Accelerated calibrationless parallel transmit mapping using joint transmit and receive low-rank tensor completion

TL;DR

This paper evaluates a novel calibrationless parallel imaging algorithm for reconstructing undersampled transmit maps in MRI, demonstrating up to eight-fold acceleration with low RMS error, improving imaging efficiency.

Contribution

The study introduces a low-rank tensor completion method for calibrationless parallel transmit mapping, enabling higher acceleration factors than existing approaches.

Findings

TxLR method achieved up to 8-fold acceleration with RMS error below 0.1.

Virtual coils method failed at high noise or acceleration levels.

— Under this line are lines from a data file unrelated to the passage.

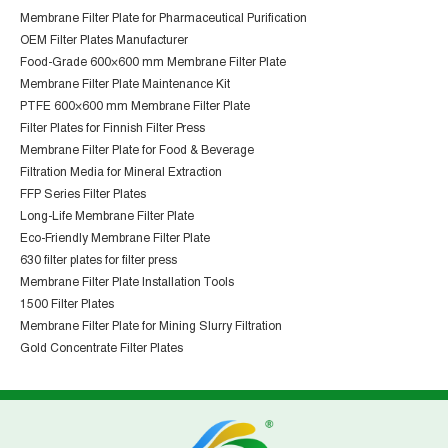
Membrane Filter Plate for Pharmaceutical Purification
OEM Filter Plates Manufacturer
Food-Grade 600×600 mm Membrane Filter Plate
Membrane Filter Plate Maintenance Kit
PTFE 600×600 mm Membrane Filter Plate
Filter Plates for Finnish Filter Press
Membrane Filter Plate for Food & Beverage
Filtration Media for Mineral Extraction
FFP Series Filter Plates
Long-Life Membrane Filter Plate
Eco-Friendly Membrane Filter Plate
630 filter plates for filter press
Membrane Filter Plate Installation Tools
1500 Filter Plates
Membrane Filter Plate for Mining Slurry Filtration
Gold Concentrate Filter Plates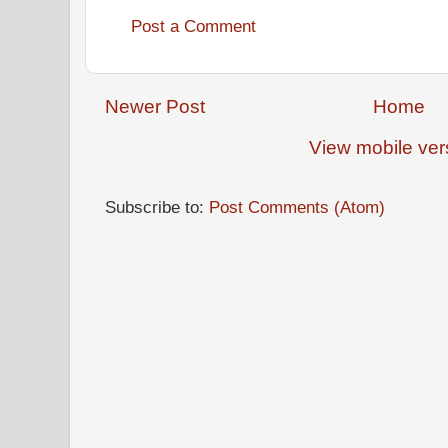
Post a Comment
Newer Post
Home
View mobile ver
Subscribe to:
Post Comments (Atom)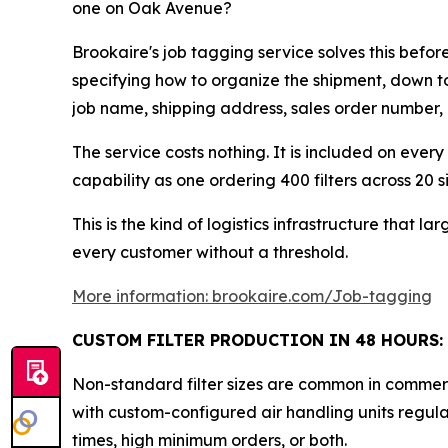
one on Oak Avenue?
Brookaire's job tagging service solves this befo
specifying how to organize the shipment, down to
job name, shipping address, sales order number, ca
The service costs nothing. It is included on every
capability as one ordering 400 filters across 20 si
This is the kind of logistics infrastructure that 
every customer without a threshold.
More information: brookaire.com/Job-tagging
CUSTOM FILTER PRODUCTION IN 48 HOURS:
Non-standard filter sizes are common in commerci
with custom-configured air handling units regular
times, high minimum orders, or both.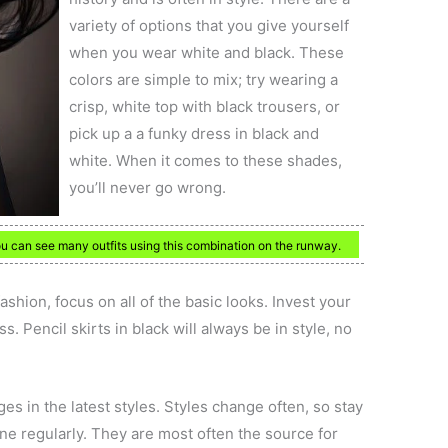
variety of options that you give yourself
when you wear white and black. These
colors are simple to mix; try wearing a
crisp, white top with black trousers, or
pick up a a funky dress in black and
white. When it comes to these shades,
you’ll never go wrong.
ou can see many outfits using this combination on the runway.
hion, focus on all of the basic looks. Invest your
. Pencil skirts in black will always be in style, no
s in the latest styles. Styles change often, so stay
ne regularly. They are most often the source for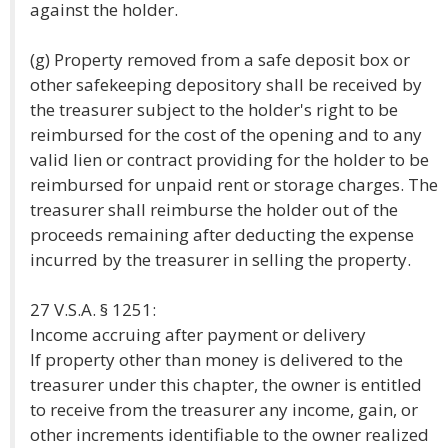
against the holder.
(g) Property removed from a safe deposit box or
other safekeeping depository shall be received by
the treasurer subject to the holder's right to be
reimbursed for the cost of the opening and to any
valid lien or contract providing for the holder to be
reimbursed for unpaid rent or storage charges. The
treasurer shall reimburse the holder out of the
proceeds remaining after deducting the expense
incurred by the treasurer in selling the property.
27 V.S.A. § 1251:
Income accruing after payment or delivery
If property other than money is delivered to the
treasurer under this chapter, the owner is entitled
to receive from the treasurer any income, gain, or
other increments identifiable to the owner realized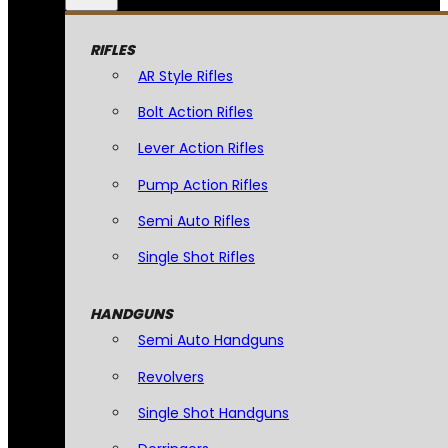
RIFLES
AR Style Rifles
Bolt Action Rifles
Lever Action Rifles
Pump Action Rifles
Semi Auto Rifles
Single Shot Rifles
HANDGUNS
Semi Auto Handguns
Revolvers
Single Shot Handguns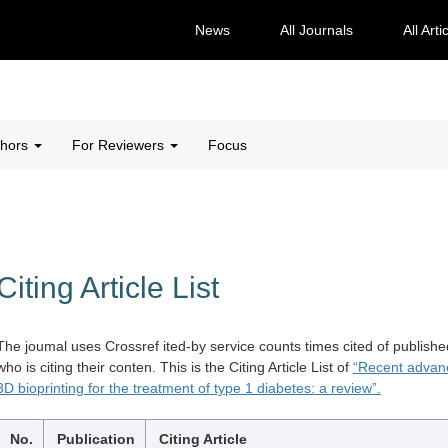
News
All Journals
All Arti
thors
For Reviewers
Focus
Citing Article List
The joumal uses Crossref ited-by service counts times cited of publishe
who is citing their conten. This is the Citing Article List of
“Recent advanc
3D bioprinting for the treatment of type 1 diabetes: a review”.
No.
Publication
Citing Article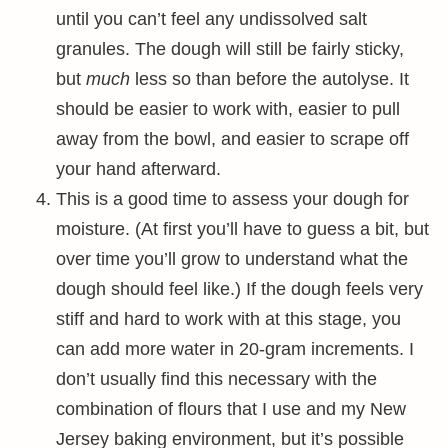
until you can’t feel any undissolved salt
granules. The dough will still be fairly sticky,
but
much
less so than before the autolyse. It
should be easier to work with, easier to pull
away from the bowl, and easier to scrape off
your hand afterward.
This is a good time to assess your dough for
moisture. (At first you’ll have to guess a bit, but
over time you’ll grow to understand what the
dough should feel like.) If the dough feels very
stiff and hard to work with at this stage, you
can add more water in 20-gram increments. I
don’t usually find this necessary with the
combination of flours that I use and my New
Jersey baking environment, but it’s possible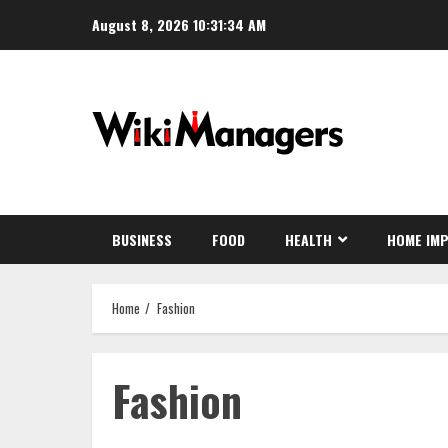
Skip
August 8, 2026
10:31:34 AM
to
content
BUSINESS
FOOD
HEALTH
HOME IM
Home
Fashion
Fashion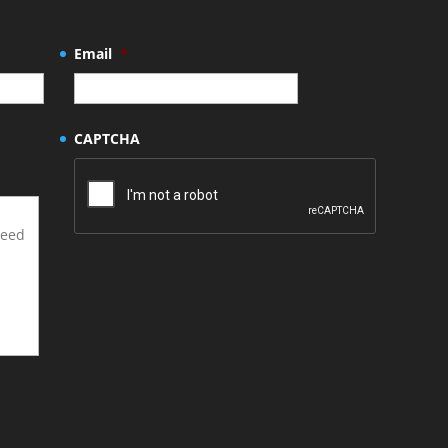
Email
*
CAPTCHA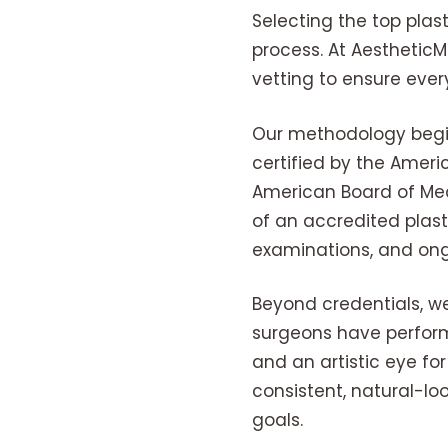
Selecting the top plas
process. At Aesthetic
vetting to ensure eve
Our methodology begins
certified by the Ameri
American Board of Medi
of an accredited plast
examinations, and ong
Beyond credentials, we
surgeons have perform
and an artistic eye fo
consistent, natural-lo
goals.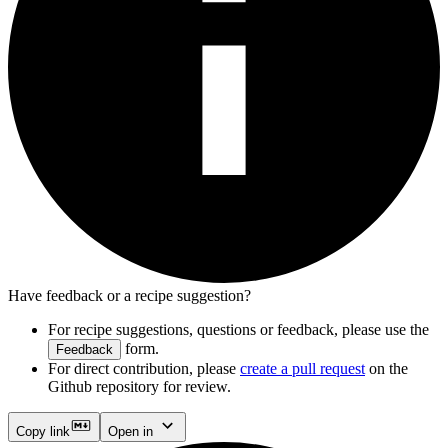
Have feedback or a recipe suggestion?
For recipe suggestions, questions or feedback, please use the
form.
Feedback
For direct contribution, please
create a pull request
on the
Github repository for review.
Copy link
Open in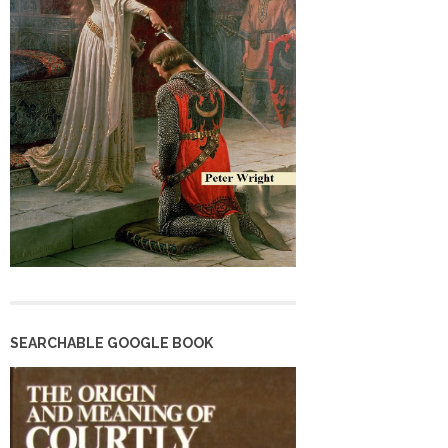
SEARCHABLE GOOGLE BOOK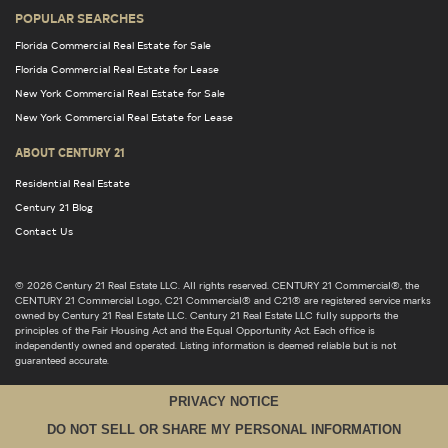
POPULAR SEARCHES
Florida Commercial Real Estate for Sale
Florida Commercial Real Estate for Lease
New York Commercial Real Estate for Sale
New York Commercial Real Estate for Lease
ABOUT CENTURY 21
Residential Real Estate
Century 21 Blog
Contact Us
© 2026 Century 21 Real Estate LLC. All rights reserved. CENTURY 21 Commercial®, the
CENTURY 21 Commercial Logo, C21 Commercial® and C21® are registered service marks
owned by Century 21 Real Estate LLC. Century 21 Real Estate LLC fully supports the
principles of the Fair Housing Act and the Equal Opportunity Act. Each office is
independently owned and operated. Listing information is deemed reliable but is not
guaranteed accurate.
PRIVACY NOTICE
DO NOT SELL OR SHARE MY PERSONAL INFORMATION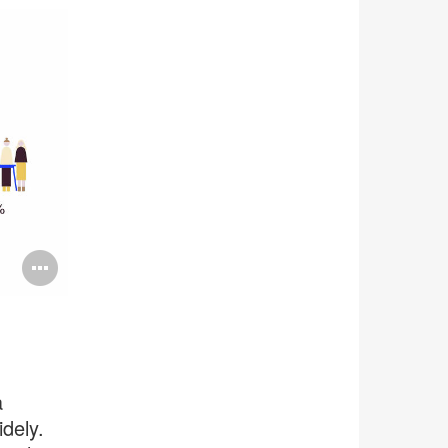
Open
image
tooltip
a
dely.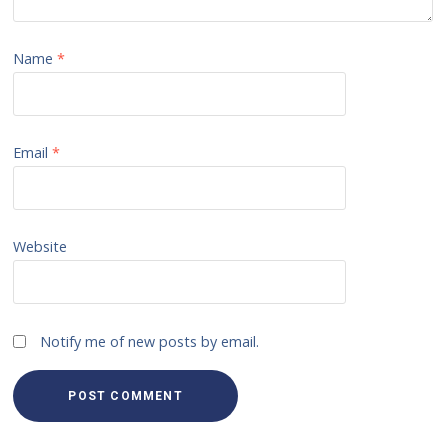
Name
*
Email
*
Website
Notify me of new posts by email.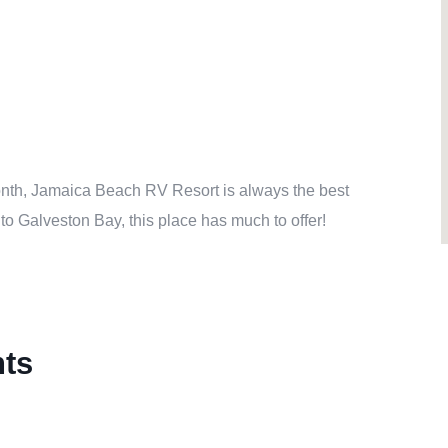
 month, Jamaica Beach RV Resort is always the best
to Galveston Bay, this place has much to offer!
nts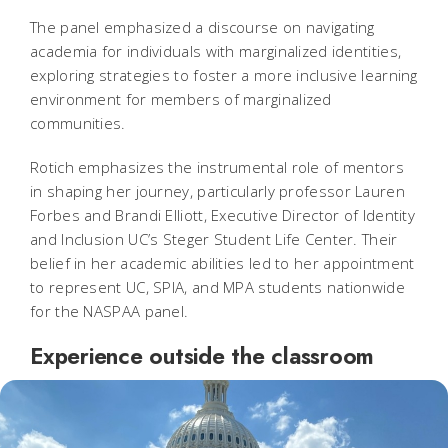
The panel emphasized a discourse on navigating
academia for individuals with marginalized identities,
exploring strategies to foster a more inclusive learning
environment for members of marginalized
communities.
Rotich emphasizes the instrumental role of mentors
in shaping her journey, particularly professor Lauren
Forbes and Brandi Elliott, Executive Director of Identity
and Inclusion UC’s Steger Student Life Center. Their
belief in her academic abilities led to her appointment
to represent UC, SPIA, and MPA students nationwide
for the NASPAA panel.
Experience outside the classroom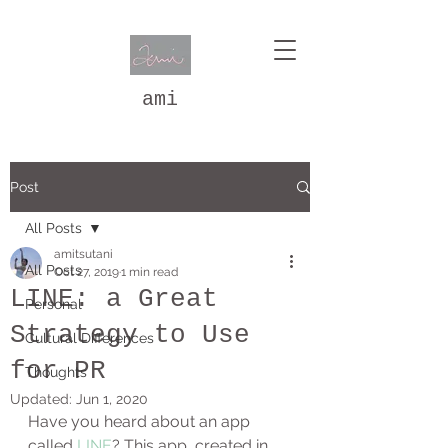
ami
Post
All Posts
amitsutani
All Posts
Oct 27, 2019
1 min read
LINE: a Great
Personal
Strategy to Use
Cultural Differences
for PR
Thoughts
Updated:
Jun 1, 2020
Have you heard about an app 
called 
LINE
? This app, created in 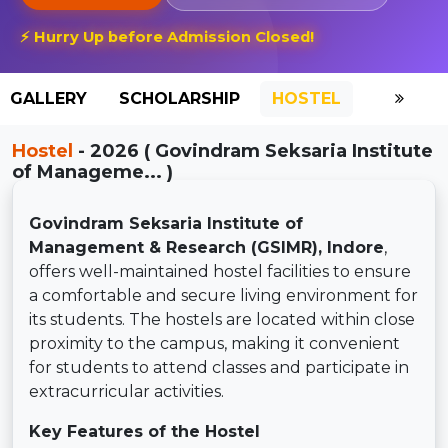
⚡ Hurry Up before Admission Closed!
GALLERY
SCHOLARSHIP
HOSTEL
Hostel
- 2026 ( Govindram Seksaria Institute
of Manageme... )
Govindram Seksaria Institute of
Management & Research (GSIMR), Indore
,
offers well-maintained hostel facilities to ensure
a comfortable and secure living environment for
its students. The hostels are located within close
proximity to the campus, making it convenient
for students to attend classes and participate in
extracurricular activities.
Key Features of the Hostel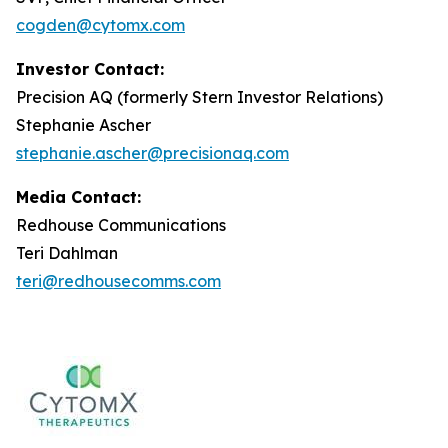
cogden@cytomx.com
Investor Contact:
Precision AQ (formerly Stern Investor Relations)
Stephanie Ascher
stephanie.ascher@precisionaq.com
Media Contact:
Redhouse Communications
Teri Dahlman
teri@redhousecomms.com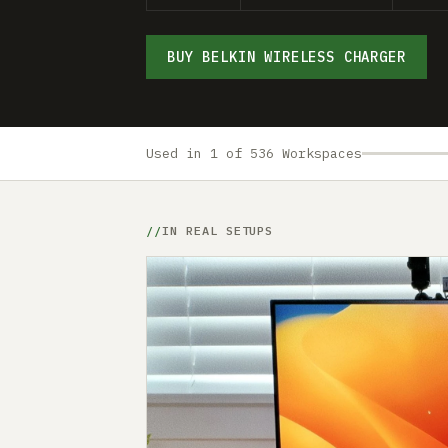
BUY BELKIN WIRELESS CHARGER
Used in 1 of 536 Workspaces
IN REAL SETUPS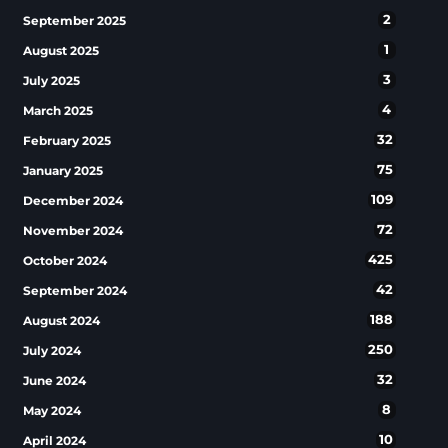
2
September 2025
1
August 2025
3
July 2025
4
March 2025
32
February 2025
75
January 2025
109
December 2024
72
November 2024
425
October 2024
42
September 2024
188
August 2024
250
July 2024
32
June 2024
8
May 2024
10
April 2024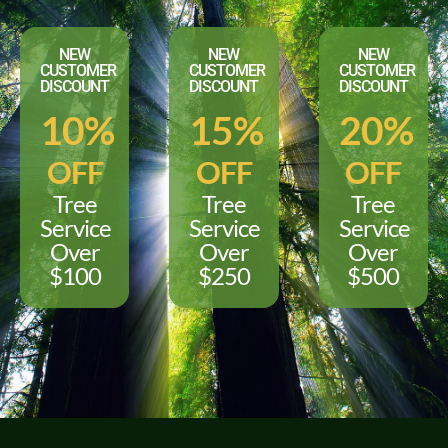
NEW
NEW
NEW
CUSTOMER
CUSTOMER
CUSTOMER
DISCOUNT
DISCOUNT
DISCOUNT
10%
15%
20%
OFF
OFF
OFF
Tree
Tree
Tree
Service
Service
Service
Over
Over
Over
$100
$250
$500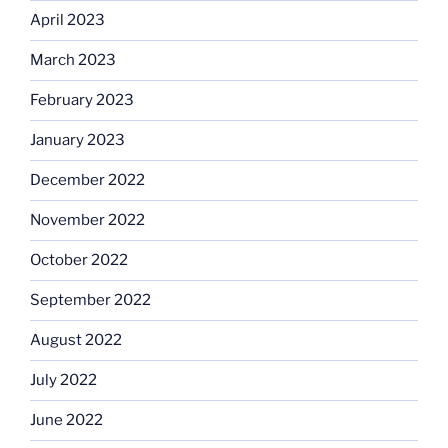
April 2023
March 2023
February 2023
January 2023
December 2022
November 2022
October 2022
September 2022
August 2022
July 2022
June 2022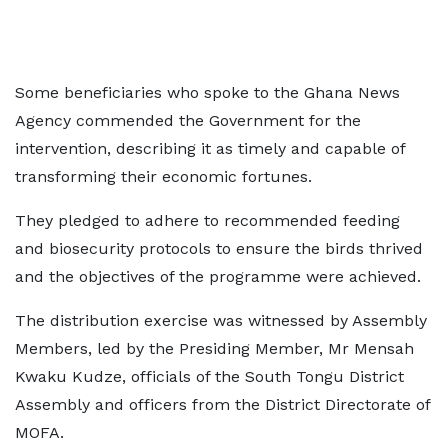
Some beneficiaries who spoke to the Ghana News
Agency commended the Government for the
intervention, describing it as timely and capable of
transforming their economic fortunes.
They pledged to adhere to recommended feeding
and biosecurity protocols to ensure the birds thrived
and the objectives of the programme were achieved.
The distribution exercise was witnessed by Assembly
Members, led by the Presiding Member, Mr Mensah
Kwaku Kudze, officials of the South Tongu District
Assembly and officers from the District Directorate of
MOFA.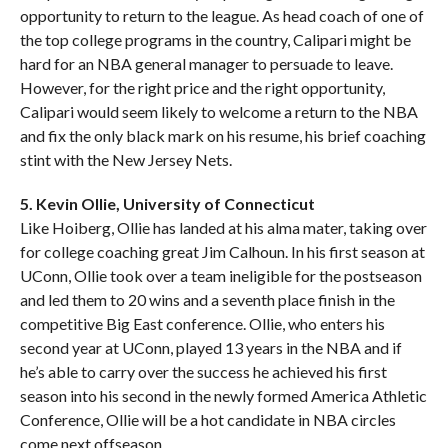
opportunity to return to the league. As head coach of one of
the top college programs in the country, Calipari might be
hard for an NBA general manager to persuade to leave.
However, for the right price and the right opportunity,
Calipari would seem likely to welcome a return to the NBA
and fix the only black mark on his resume, his brief coaching
stint with the New Jersey Nets.
5. Kevin Ollie, University of Connecticut
Like Hoiberg, Ollie has landed at his alma mater, taking over
for college coaching great Jim Calhoun. In his first season at
UConn, Ollie took over a team ineligible for the postseason
and led them to 20 wins and a seventh place finish in the
competitive Big East conference. Ollie, who enters his
second year at UConn, played 13 years in the NBA and if
he’s able to carry over the success he achieved his first
season into his second in the newly formed America Athletic
Conference, Ollie will be a hot candidate in NBA circles
come next offseason.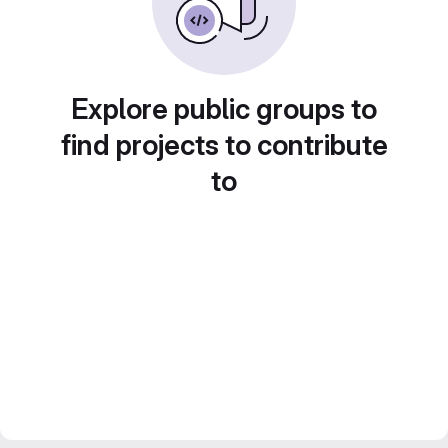
Explore public groups to
find projects to contribute
to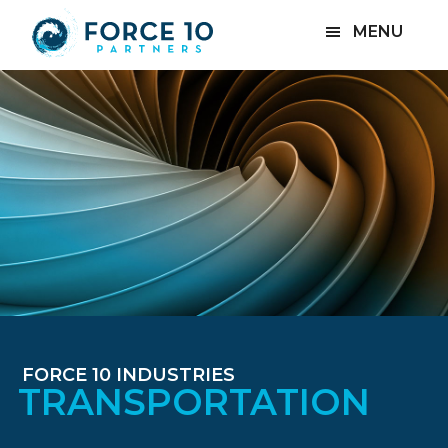
Skip
Skip
MENU
to
to
main
footer
content
FORCE 10 INDUSTRIES
TRANSPORTATION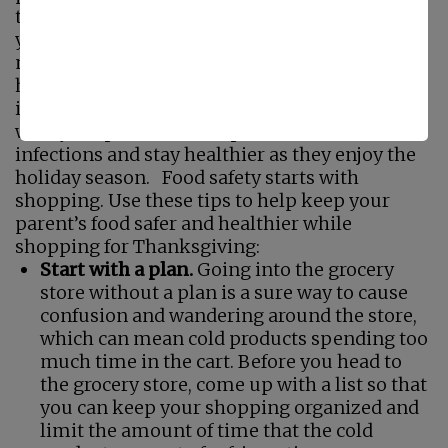
that tend to be weaker and not as effective as
younger adults, which means that they are
more prone to foodborne infection and would
have a more difficult time fighting off that
infection should it occur. Reviewing food safety
with your parent can help them to avoid
infections and stay healthier as they enjoy the
holiday season. Food safety starts with
shopping. Use these tips to help keep your
parent’s food safer and healthier while
shopping for Thanksgiving:
Start with a plan.
Going into the grocery
store without a plan is a sure way to cause
confusion and wandering around the store,
which can mean cold products spending too
much time in the cart. Before you head to
the grocery store, come up with a list so that
you can keep your shopping organized and
limit the amount of time that the cold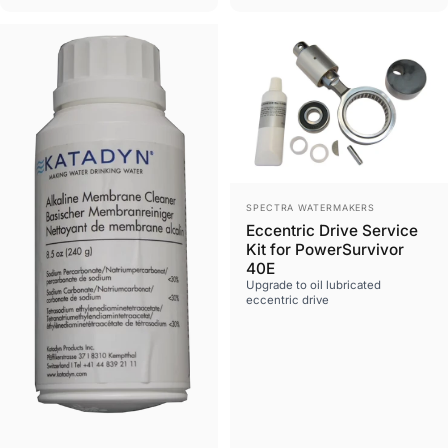
Vendor:
SPECTRA WATERMAKERS
Eccentric Drive Service
Kit for PowerSurvivor
40E
Upgrade to oil lubricated
eccentric drive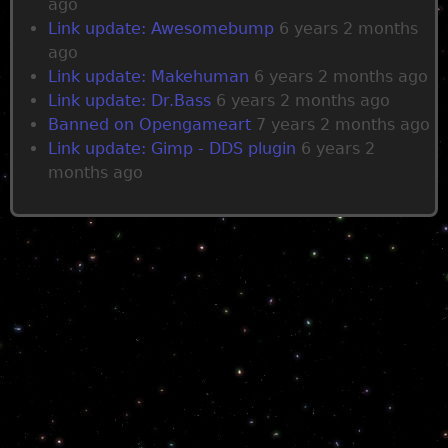
ago
Link update: Awesomebump
6 years 2 months
ago
Link update: Makehuman
6 years 2 months ago
Link update: Dr.Bass
6 years 2 months ago
Banned on Opengameart
7 years 2 months ago
Link update: Gimp - DDS plugin
6 years 2
months ago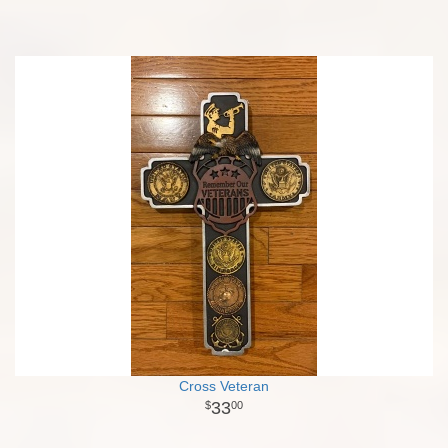
Cross Veteran
33
00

Joint receiver coils method worked well up to 4-fold acceleration.

Abstract

Purpose: To evaluate an algorithm for calibrationless parallel imaging to reconstruct undersampled parallel transmit field maps for the body and brain. Methods: Using synthetic data, body, and brain measurements of relative transmit maps, three different approaches to a joint transmit-receive low-rank tensor completion algorithm are evaluated. These methods included: (i) virtual coils using the product of receive and transmit sensitivities, (ii) joint-receiver coils that enforces a low rank structure across receive coils of all transmit modes, and (iii) transmit low rank (TxLR) that uses a low rank structure for both receive and transmit modes simultaneously. The performance of each are investigated for different noise levels and different acceleration rates on an 8-channel parallel transmit 7T system. Results: The virtual coils method broke down with increasing noise levels or acceleration rates greater than two producing RMS error greater than 0.1. The joint receiver coils method worked well up to acceleration factors of four, beyond which the RMS error exceeded 0.1. While TxLR enabled an eight-fold acceleration with most RMS errors remaining below 0.1. Conclusion: This work demonstrates that under-sampling factors of up to eight-fold are feasible for transmit array mapping and can be reconstructed using calibrationless parallel imaging methods.